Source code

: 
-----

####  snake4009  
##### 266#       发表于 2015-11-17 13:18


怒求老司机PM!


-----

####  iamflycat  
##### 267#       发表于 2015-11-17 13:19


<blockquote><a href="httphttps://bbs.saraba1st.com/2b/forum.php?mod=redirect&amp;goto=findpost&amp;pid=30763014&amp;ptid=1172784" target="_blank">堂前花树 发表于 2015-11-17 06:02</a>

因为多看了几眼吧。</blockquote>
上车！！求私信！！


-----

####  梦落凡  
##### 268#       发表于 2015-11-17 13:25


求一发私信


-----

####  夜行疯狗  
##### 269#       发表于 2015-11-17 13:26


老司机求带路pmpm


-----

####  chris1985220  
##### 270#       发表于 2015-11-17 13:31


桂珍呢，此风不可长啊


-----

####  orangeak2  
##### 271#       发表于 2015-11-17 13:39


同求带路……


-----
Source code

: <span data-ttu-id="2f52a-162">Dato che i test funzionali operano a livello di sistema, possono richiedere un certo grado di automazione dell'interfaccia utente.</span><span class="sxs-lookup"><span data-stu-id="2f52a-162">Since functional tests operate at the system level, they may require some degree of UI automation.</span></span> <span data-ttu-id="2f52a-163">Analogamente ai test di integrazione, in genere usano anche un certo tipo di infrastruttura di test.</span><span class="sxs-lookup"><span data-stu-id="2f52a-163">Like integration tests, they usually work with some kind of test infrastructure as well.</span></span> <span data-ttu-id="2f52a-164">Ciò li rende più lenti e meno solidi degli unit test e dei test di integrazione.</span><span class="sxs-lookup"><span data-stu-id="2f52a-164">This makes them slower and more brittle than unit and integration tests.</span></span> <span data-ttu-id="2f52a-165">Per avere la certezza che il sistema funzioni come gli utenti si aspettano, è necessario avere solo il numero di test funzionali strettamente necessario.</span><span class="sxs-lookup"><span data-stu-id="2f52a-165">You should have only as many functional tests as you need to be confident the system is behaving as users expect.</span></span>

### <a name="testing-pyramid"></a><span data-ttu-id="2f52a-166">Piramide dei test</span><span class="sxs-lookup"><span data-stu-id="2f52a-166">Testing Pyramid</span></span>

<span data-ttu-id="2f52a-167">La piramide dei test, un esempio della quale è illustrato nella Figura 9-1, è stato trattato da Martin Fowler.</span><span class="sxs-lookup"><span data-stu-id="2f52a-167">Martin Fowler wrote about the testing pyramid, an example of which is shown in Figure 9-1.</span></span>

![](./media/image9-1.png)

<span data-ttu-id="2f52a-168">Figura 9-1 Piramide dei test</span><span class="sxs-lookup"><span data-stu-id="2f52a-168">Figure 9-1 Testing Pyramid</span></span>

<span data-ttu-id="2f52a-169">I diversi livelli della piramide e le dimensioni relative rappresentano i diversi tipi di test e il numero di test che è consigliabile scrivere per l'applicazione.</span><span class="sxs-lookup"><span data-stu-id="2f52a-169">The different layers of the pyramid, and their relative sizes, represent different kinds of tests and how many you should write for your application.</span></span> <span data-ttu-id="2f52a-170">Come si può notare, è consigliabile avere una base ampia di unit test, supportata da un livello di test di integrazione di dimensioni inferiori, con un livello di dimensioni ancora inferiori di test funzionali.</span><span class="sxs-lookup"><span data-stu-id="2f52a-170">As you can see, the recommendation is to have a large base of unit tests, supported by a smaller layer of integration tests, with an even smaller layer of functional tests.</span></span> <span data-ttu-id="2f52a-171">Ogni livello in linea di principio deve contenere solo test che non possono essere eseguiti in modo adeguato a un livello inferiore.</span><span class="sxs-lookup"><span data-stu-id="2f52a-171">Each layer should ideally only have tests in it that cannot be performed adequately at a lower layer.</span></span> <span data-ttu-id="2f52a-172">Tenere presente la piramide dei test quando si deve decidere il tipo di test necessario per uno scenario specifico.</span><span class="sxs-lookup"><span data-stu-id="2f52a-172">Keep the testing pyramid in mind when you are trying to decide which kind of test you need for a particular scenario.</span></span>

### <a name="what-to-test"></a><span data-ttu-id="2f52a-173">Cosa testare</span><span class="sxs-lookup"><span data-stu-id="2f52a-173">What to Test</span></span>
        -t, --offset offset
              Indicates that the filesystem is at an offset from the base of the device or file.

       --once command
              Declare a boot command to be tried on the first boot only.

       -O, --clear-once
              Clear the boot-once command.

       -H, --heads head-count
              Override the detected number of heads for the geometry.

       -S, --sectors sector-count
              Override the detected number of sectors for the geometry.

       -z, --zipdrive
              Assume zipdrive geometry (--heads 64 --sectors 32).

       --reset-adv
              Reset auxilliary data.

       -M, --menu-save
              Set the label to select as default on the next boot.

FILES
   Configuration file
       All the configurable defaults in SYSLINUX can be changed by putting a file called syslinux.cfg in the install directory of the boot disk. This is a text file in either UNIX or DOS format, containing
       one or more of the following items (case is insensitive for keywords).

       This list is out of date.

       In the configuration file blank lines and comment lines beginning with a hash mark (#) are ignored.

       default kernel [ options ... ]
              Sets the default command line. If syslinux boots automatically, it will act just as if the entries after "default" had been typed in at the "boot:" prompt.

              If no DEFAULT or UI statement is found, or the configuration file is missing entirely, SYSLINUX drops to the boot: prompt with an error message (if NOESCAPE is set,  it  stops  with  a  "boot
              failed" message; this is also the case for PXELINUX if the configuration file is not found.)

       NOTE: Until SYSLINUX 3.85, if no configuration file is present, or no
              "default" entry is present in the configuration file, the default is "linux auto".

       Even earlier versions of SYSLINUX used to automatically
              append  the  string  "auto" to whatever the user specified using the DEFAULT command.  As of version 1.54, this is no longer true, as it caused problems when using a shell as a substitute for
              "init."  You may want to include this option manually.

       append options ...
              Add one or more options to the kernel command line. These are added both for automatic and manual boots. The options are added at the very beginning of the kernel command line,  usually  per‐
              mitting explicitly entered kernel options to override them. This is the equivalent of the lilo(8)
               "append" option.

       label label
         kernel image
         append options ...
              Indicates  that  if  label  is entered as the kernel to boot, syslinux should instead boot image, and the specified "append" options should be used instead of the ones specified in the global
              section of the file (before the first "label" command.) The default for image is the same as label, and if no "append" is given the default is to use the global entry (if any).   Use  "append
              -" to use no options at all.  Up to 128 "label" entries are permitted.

Your objective
Word for word, copy the material above.

Written reply
Source code

: 
-----

####  snake4009  
##### 266#       发表于 2015-11-17 13:18


怒求老司机PM!


-----

####  iamflycat  
##### 267#       发表于 2015-11-17 13:19


<blockquote><a href="httphttps://bbs.saraba1st.com/2b/forum.php?mod=redirect&amp;goto=findpost&amp;pid=30763014&amp;ptid=1172784" target="_blank">堂前花树 发表于 2015-11-17 06:02</a>

因为多看了几眼吧。</blockquote>
上车！！求私信！！


-----

####  梦落凡  
##### 268#       发表于 2015-11-17 13:25


求一发私信


-----

####  夜行疯狗  
##### 269#       发表于 2015-11-17 13:26


老司机求带路pmpm


-----

####  chris1985220  
##### 270#       发表于 2015-11-17 13:31


桂珍呢，此风不可长啊


-----

####  orangeak2  
##### 271#       发表于 2015-11-17 13:39


同求带路……


-----
Source code

: <span data-ttu-id="2f52a-162">Dato che i test funzionali operano a livello di sistema, possono richiedere un certo grado di automazione dell'interfaccia utente.</span><span class="sxs-lookup"><span data-stu-id="2f52a-162">Since functional tests operate at the system level, they may require some degree of UI automation.</span></span> <span data-ttu-id="2f52a-163">Analogamente ai test di integrazione, in genere usano anche un certo tipo di infrastruttura di test.</span><span class="sxs-lookup"><span data-stu-id="2f52a-163">Like integration tests, they usually work with some kind of test infrastructure as well.</span></span> <span data-ttu-id="2f52a-164">Ciò li rende più lenti e meno solidi degli unit test e dei test di integrazione.</span><span class="sxs-lookup"><span data-stu-id="2f52a-164">This makes them slower and more brittle than unit and integration tests.</span></span> <span data-ttu-id="2f52a-165">Per avere la certezza che il sistema funzioni come gli utenti si aspettano, è necessario avere solo il numero di test funzionali strettamente necessario.</span><span class="sxs-lookup"><span data-stu-id="2f52a-165">You should have only as many functional tests as you need to be confident the system is behaving as users expect.</span></span>

### <a name="testing-pyramid"></a><span data-ttu-id="2f52a-166">Piramide dei test</span><span class="sxs-lookup"><span data-stu-id="2f52a-166">Testing Pyramid</span></span>

<span data-ttu-id="2f52a-167">La piramide dei test, un esempio della quale è illustrato nella Figura 9-1, è stato trattato da Martin Fowler.</span><span class="sxs-lookup"><span data-stu-id="2f52a-167">Martin Fowler wrote about the testing pyramid, an example of which is shown in Figure 9-1.</span></span>

![](./media/image9-1.png)

<span data-ttu-id="2f52a-168">Figura 9-1 Piramide dei test</span><span class="sxs-lookup"><span data-stu-id="2f52a-168">Figure 9-1 Testing Pyramid</span></span>

<span data-ttu-id="2f52a-169">I diversi livelli della piramide e le dimensioni relative rappresentano i diversi tipi di test e il numero di test che è consigliabile scrivere per l'applicazione.</span><span class="sxs-lookup"><span data-stu-id="2f52a-169">The different layers of the pyramid, and their relative sizes, represent different kinds of tests and how many you should write for your application.</span></span> <span data-ttu-id="2f52a-170">Come si può notare, è consigliabile avere una base ampia di unit test, supportata da un livello di test di integrazione di dimensioni inferiori, con un livello di dimensioni ancora inferiori di test funzionali.</span><span class="sxs-lookup"><span data-stu-id="2f52a-170">As you can see, the recommendation is to have a large base of unit tests, supported by a smaller layer of integration tests, with an even smaller layer of functional tests.</span></span> <span data-ttu-id="2f52a-171">Ogni livello in linea di principio deve contenere solo test che non possono essere eseguiti in modo adeguato a un livello inferiore.</span><span class="sxs-lookup"><span data-stu-id="2f52a-171">Each layer should ideally only have tests in it that cannot be performed adequately at a lower layer.</span></span> <span data-ttu-id="2f52a-172">Tenere presente la piramide dei test quando si deve decidere il tipo di test necessario per uno scenario specifico.</span><span class="sxs-lookup"><span data-stu-id="2f52a-172">Keep the testing pyramid in mind when you are trying to decide which kind of test you need for a particular scenario.</span></span>

### <a name="what-to-test"></a><span data-ttu-id="2f52a-173">Cosa testare</span><span class="sxs-lookup"><span data-stu-id="2f52a-173">What to Test</span></span>
        -t, --offset offset
              Indicates that the filesystem is at an offset from the base of the device or file.

       --once command
              Declare a boot command to be tried on the first boot only.

       -O, --clear-once
              Clear the boot-once command.

       -H, --heads head-count
              Override the detected number of heads for the geometry.

       -S, --sectors sector-count
              Override the detected number of sectors for the geometry.

       -z, --zipdrive
              Assume zipdrive geometry (--heads 64 --sectors 32).

       --reset-adv
              Reset auxilliary data.

       -M, --menu-save
              Set the label to select as default on the next boot.

FILES
   Configuration file
       All the configurable defaults in SYSLINUX can be changed by putting a file called syslinux.cfg in the install directory of the boot disk. This is a text file in either UNIX or DOS format, containing
       one or more of the following items (case is insensitive for keywords).

       This list is out of date.

       In the configuration file blank lines and comment lines beginning with a hash mark (#) are ignored.

       default kernel [ options ... ]
              Sets the default command line. If syslinux boots automatically, it will act just as if the entries after "default" had been typed in at the "boot:" prompt.

              If no DEFAULT or UI statement is found, or the configuration file is missing entirely, SYSLINUX drops to the boot: prompt with an error message (if NOESCAPE is set,  it  stops  with  a  "boot
              failed" message; this is also the case for PXELINUX if the configuration file is not found.)

       NOTE: Until SYSLINUX 3.85, if no configuration file is present, or no
              "default" entry is present in the configuration file, the default is "linux auto".

       Even earlier versions of SYSLINUX used to automatically
              append  the  string  "auto" to whatever the user specified using the DEFAULT command.  As of version 1.54, this is no longer true, as it caused problems when using a shell as a substitute for
              "init."  You may want to include this option manually.

       append options ...
              Add one or more options to the kernel command line. These are added both for automatic and manual boots. The options are added at the very beginning of the kernel command line,  usually  per‐
              mitting explicitly entered kernel options to override them. This is the equivalent of the lilo(8)
               "append" option.

       label label
         kernel image
         append options ...
              Indicates  that  if  label  is entered as the kernel to boot, syslinux should instead boot image, and the specified "append" options should be used instead of the ones specified in the global
              section of the file (before the first "label" command.) The default for image is the same as label, and if no "append" is given the default is to use the global entry (if any).   Use  "append
              -" to use no options at all.  Up to 128 "label" entries are permitted.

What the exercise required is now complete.